Man holds an empty beer bottle and sleeps
Image caption Students keep a diary on the severity of their hangovers

Smoking may worsen a hangover after drinking heavily, a US study reports, although the reason why is unclear.

Researchers asked 113 US students to keep a diary for eight weeks, recording their drinking and smoking habits and any hangover symptoms.

When they drank heavily - around six cans of beer an hour - those who also smoked suffered a worse hangover.

Addiction charities hope this study may motivate smokers to cut down over the festive season.

The study's findings are reported in the Journal of Studies on Alcohol and Drugs.

One of the paper's authors, Dr Damaris Rohsenow, from the Centre for Alcohol and Addiction Studies at Brown University said: "At the same number of drinks, people who smoke more that day are more likely to have a hangover and have more intense hangovers.

"And smoking itself was linked to an increased risk of hangover compared with not smoking at all.

"That raises the likelihood that there is some direct effect of tobacco smoking on hangovers."

A spokesperson from the charity Action on Addiction called for further research, saying the interaction between alcohol and smoking "is complex".

"We welcome evidence-based research in any areas which can be used assist with developing preventative campaigns, particularly for young people who are often experimenting in their teenage years with alcohol, drugs and cigarettes.
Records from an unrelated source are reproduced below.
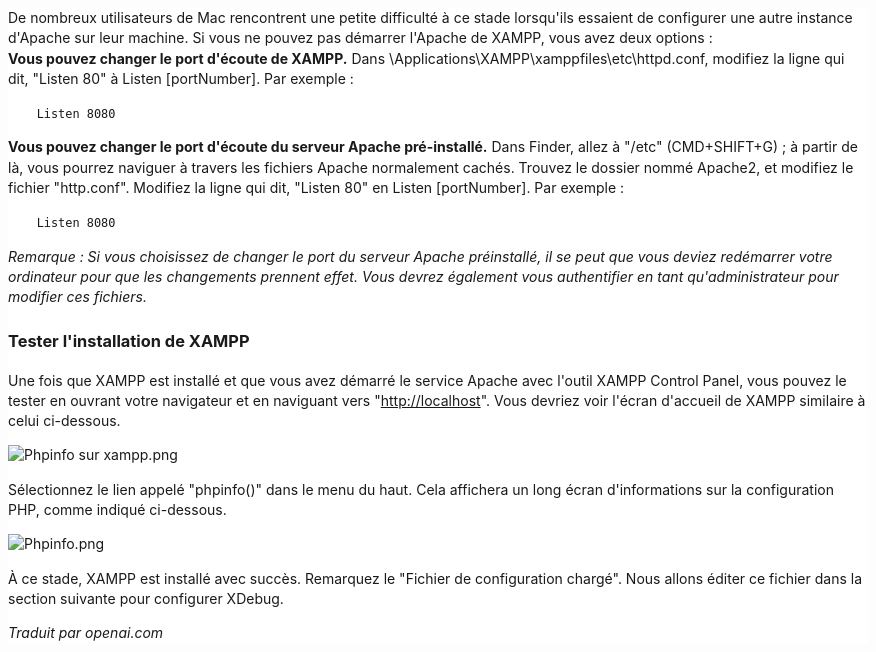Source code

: De nombreux utilisateurs de Mac rencontrent une petite difficulté à ce stade lorsqu'ils essaient de configurer une autre instance d'Apache sur leur machine. Si vous ne pouvez pas démarrer l'Apache de XAMPP, vous avez deux options :  
**Vous pouvez changer le port d'écoute de XAMPP.** Dans
\Applications\XAMPP\xamppfiles\etc\httpd.conf, modifiez la ligne qui dit, "Listen 80" à Listen \[portNumber\]. Par exemple :

```bash
    Listen 8080
```

**Vous pouvez changer le port d'écoute du serveur Apache pré-installé.** Dans Finder, allez à "/etc" (CMD+SHIFT+G) ; à partir de là, vous pourrez naviguer à travers les fichiers Apache normalement cachés. Trouvez le dossier nommé Apache2, et modifiez le fichier "http.conf". Modifiez la ligne qui dit, "Listen 80" en Listen \[portNumber\]. Par exemple :

```bash
    Listen 8080
```

*Remarque : Si vous choisissez de changer le port du serveur Apache préinstallé, il se peut que vous deviez redémarrer votre ordinateur pour que les changements prennent effet. Vous devrez également vous authentifier en tant qu'administrateur pour modifier ces fichiers.*

### Tester l'installation de XAMPP

Une fois que XAMPP est installé et que vous avez démarré le service Apache avec l'outil XAMPP Control Panel, vous pouvez le tester en ouvrant votre navigateur et en naviguant vers "<a href="http://localhost" class="external free" target="_blank" rel="nofollow noreferrer noopener">http://localhost</a>". Vous devriez voir l'écran d'accueil de XAMPP similaire à celui ci-dessous.

<img
src="https://docs.joomla.org/images/thumb/f/fc/Phpinfo_on_xampp.png/800px-Phpinfo_on_xampp.png"
decoding="async"
srcset="https://docs.joomla.org/images/thumb/f/fc/Phpinfo_on_xampp.png/1200px-Phpinfo_on_xampp.png 1.5x, https://docs.joomla.org/images/f/fc/Phpinfo_on_xampp.png 2x"
data-file-width="1498" data-file-height="883" width="800" height="472"
alt="Phpinfo sur xampp.png" />

Sélectionnez le lien appelé "phpinfo()" dans le menu du haut. Cela affichera un long écran d'informations sur la configuration PHP, comme indiqué ci-dessous.

<img
src="https://docs.joomla.org/images/thumb/d/db/Phpinfo.png/800px-Phpinfo.png"
decoding="async"
srcset="https://docs.joomla.org/images/thumb/d/db/Phpinfo.png/1200px-Phpinfo.png 1.5x, https://docs.joomla.org/images/d/db/Phpinfo.png 2x"
data-file-width="1432" data-file-height="1282" width="800" height="716"
alt="Phpinfo.png" />

À ce stade, XAMPP est installé avec succès. Remarquez le "Fichier de configuration chargé". Nous allons éditer ce fichier dans la section suivante pour configurer XDebug.

*Traduit par openai.com*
"We would hope that for some, knowing that the possibility of worsening a hangover by smoking would help them to decrease drinking, smoking or both," said the spokesperson.

Preventative measures

The students from a Midwestern university in the US reported on the number of drinks consumed, number of cigarettes smoked and their hangover symptoms - which included if they felt more tired than usual, had a headache, felt nauseated and had difficulty concentrating on things.

The researchers then estimated blood alcohol concentration (BAC) which helped control for differences between sexes as it took into account weight and the period over which the student drank alcohol.

After analysing the results, the researchers found that smoking more heavily the day before increased the presence and severity of hangover the next day - but only after a heavy drinking episode, estimated at a BAC of 110mg/dl or greater - the equivalent of around six cans of beer an hour.

The reasons why are unclear- but the study suggests it may down to the pharmacological effects of nicotine on the nervous system.

Amanda Sandford, research manager at Action on Smoking and Health said: "Since alcohol and tobacco both interact with receptors in the brain it is not so surprising that smoking appears to increase the risk of a hangover in people who consume both substances."

Andrew McNeill from the Institute of Alcohol Studies says there is no solution to avoiding hangovers but suggests: "Don't drink too much, don't get dehydrated - have soft drinks between the alcoholic ones - and avoid the darker drinks with the greater hangover potential."